(Stored data)

################

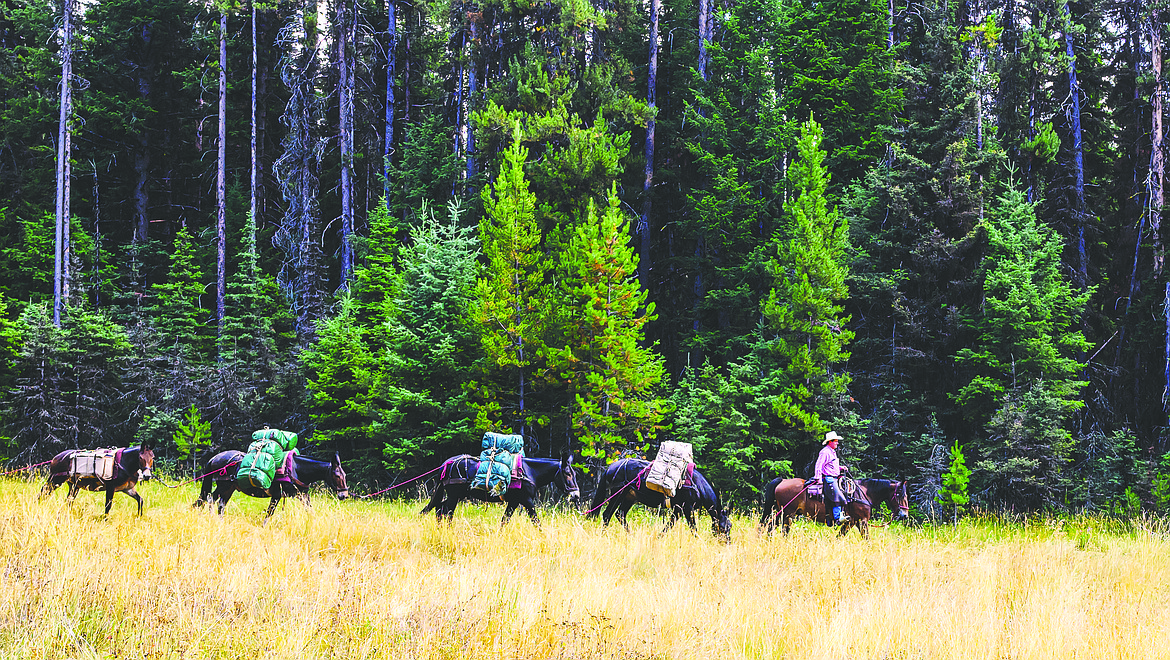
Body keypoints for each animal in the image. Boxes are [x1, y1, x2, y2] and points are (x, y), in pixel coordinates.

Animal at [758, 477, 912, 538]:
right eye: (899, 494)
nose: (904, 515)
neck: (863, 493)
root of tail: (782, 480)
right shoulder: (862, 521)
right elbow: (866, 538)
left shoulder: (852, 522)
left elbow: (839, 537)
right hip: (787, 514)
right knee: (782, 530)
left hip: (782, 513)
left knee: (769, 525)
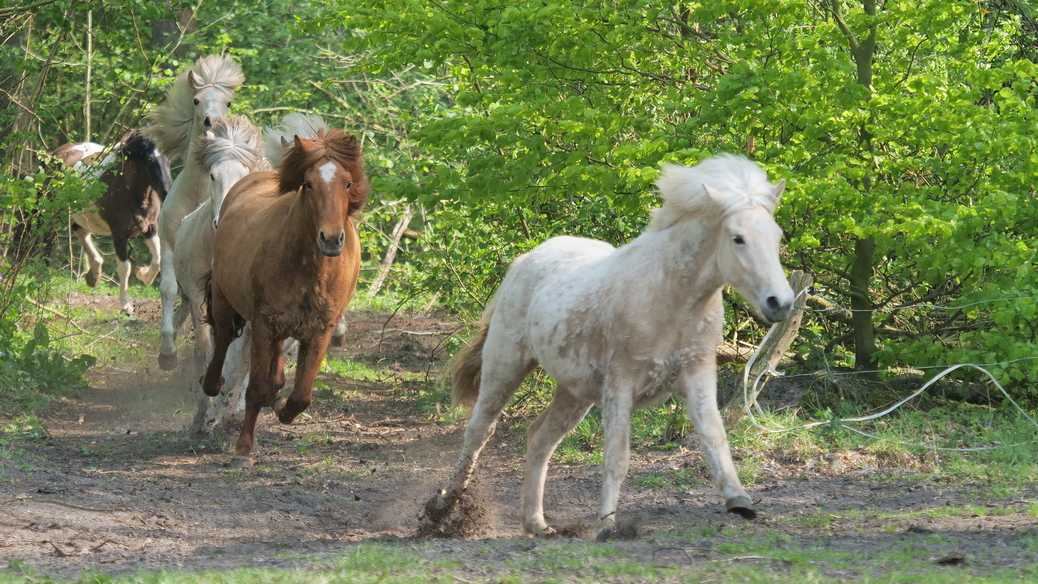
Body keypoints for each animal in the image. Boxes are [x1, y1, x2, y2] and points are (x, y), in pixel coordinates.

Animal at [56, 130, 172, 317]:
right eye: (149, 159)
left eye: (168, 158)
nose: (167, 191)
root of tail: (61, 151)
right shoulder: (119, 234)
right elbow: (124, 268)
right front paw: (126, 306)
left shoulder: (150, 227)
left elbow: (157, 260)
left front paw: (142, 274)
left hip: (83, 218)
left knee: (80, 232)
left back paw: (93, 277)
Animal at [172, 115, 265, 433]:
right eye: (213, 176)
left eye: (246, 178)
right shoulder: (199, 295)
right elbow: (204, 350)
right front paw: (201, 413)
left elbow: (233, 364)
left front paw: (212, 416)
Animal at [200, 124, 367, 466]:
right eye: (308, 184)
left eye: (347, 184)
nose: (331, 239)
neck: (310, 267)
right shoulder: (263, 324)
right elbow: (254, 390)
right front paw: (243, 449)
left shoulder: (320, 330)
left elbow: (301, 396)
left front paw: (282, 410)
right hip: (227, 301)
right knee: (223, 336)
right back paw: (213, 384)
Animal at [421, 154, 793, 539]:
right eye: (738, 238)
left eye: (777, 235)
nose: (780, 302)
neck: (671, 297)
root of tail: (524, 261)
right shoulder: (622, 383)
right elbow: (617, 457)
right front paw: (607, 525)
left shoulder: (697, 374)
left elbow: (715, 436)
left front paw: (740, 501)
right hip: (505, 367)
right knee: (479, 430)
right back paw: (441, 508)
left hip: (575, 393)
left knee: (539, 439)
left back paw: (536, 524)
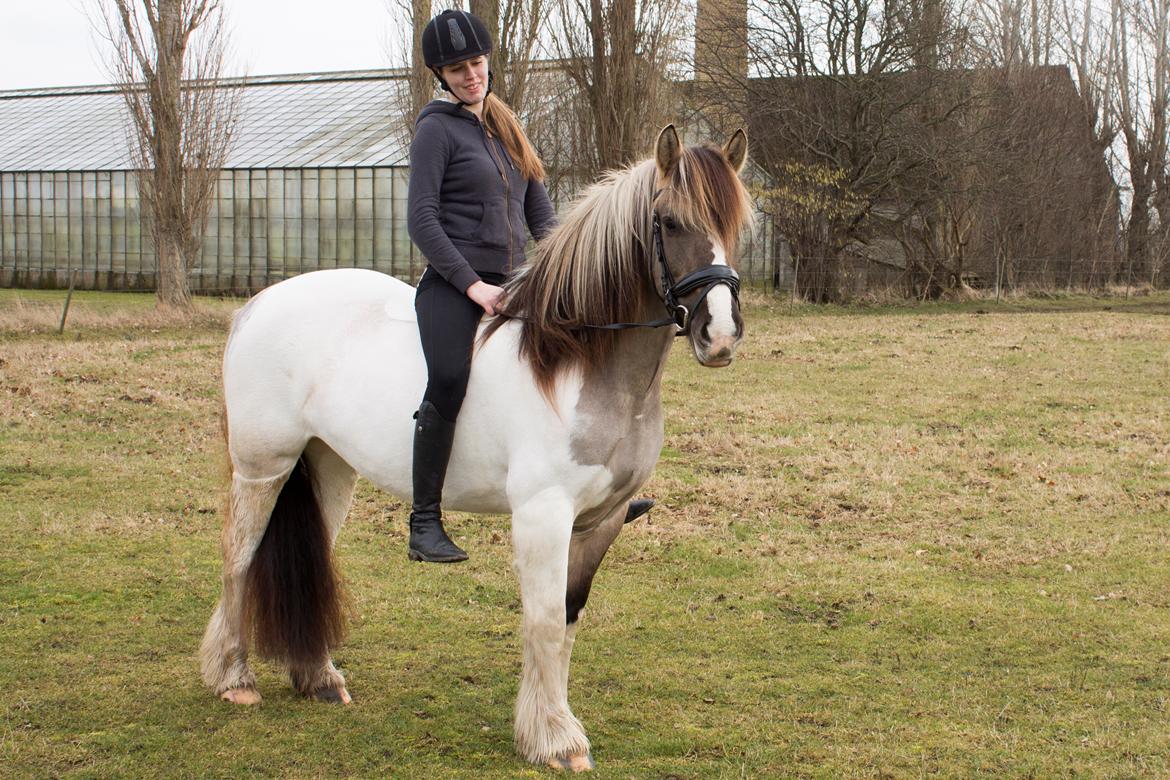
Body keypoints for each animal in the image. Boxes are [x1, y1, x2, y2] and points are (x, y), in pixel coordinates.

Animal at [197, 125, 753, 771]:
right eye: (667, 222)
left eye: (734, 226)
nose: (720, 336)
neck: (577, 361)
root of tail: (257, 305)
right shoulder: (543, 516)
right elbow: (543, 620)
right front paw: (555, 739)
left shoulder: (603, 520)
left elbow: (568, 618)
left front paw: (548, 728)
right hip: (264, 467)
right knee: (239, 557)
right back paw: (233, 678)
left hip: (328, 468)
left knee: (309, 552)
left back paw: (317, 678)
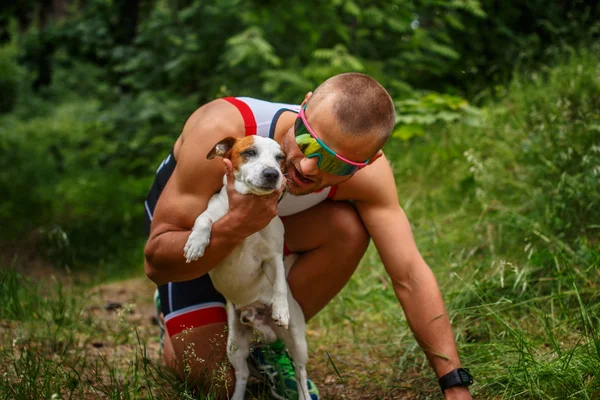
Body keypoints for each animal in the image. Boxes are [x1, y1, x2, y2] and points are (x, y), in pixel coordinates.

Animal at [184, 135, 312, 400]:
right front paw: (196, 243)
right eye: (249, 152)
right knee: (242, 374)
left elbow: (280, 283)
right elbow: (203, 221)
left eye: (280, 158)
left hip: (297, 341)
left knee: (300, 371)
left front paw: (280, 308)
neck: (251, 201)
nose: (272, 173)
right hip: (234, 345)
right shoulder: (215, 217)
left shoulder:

################

EXERCISE DIRECTIONS: Within the data above, repeat exactly the lines from the one bearing "left knee: (539, 439)" through the one bearing "left shoulder: (603, 520)". Include no pictures and nothing else.

EXERCISE RESULT:
left knee: (539, 439)
left back paw: (536, 524)
Body keypoints for each animal in the image. Boxes are [x1, y1, x2, y2] and points are (x, y), in pixel coordinates.

Animal at [197, 125, 753, 771]:
right eye: (667, 222)
left eye: (734, 226)
nose: (720, 336)
neck: (577, 361)
root of tail: (257, 305)
right shoulder: (543, 516)
right elbow: (543, 620)
right front paw: (555, 739)
left shoulder: (603, 520)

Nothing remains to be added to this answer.